▶ YOUR TASK
Copy all lines containing the string "pacote" from the records below.

RECORDS PROVIDED below:

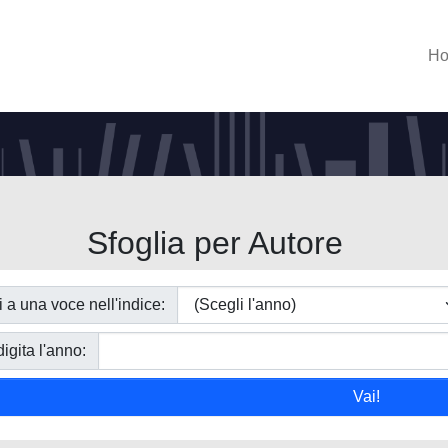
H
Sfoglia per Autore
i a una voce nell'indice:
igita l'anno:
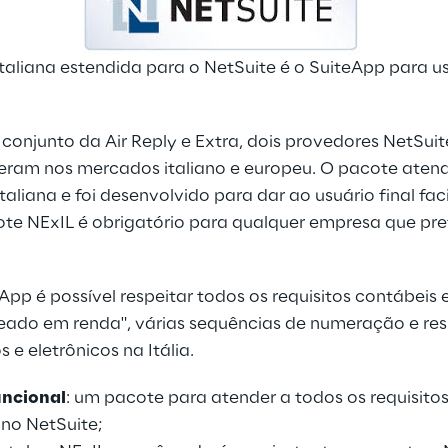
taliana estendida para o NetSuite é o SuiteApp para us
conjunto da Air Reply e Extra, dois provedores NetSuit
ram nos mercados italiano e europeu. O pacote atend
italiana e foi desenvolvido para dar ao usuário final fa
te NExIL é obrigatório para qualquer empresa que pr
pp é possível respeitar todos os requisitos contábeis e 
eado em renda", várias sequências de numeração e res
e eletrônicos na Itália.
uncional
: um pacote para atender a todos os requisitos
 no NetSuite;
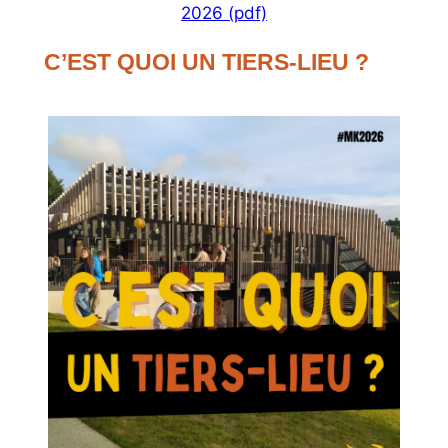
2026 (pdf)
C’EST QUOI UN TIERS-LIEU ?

End of RECORDS PROVIDED.

▶ RESULT
ram nos mercados italiano e europeu. O pacote atend
: um pacote para atender a todos os requisitos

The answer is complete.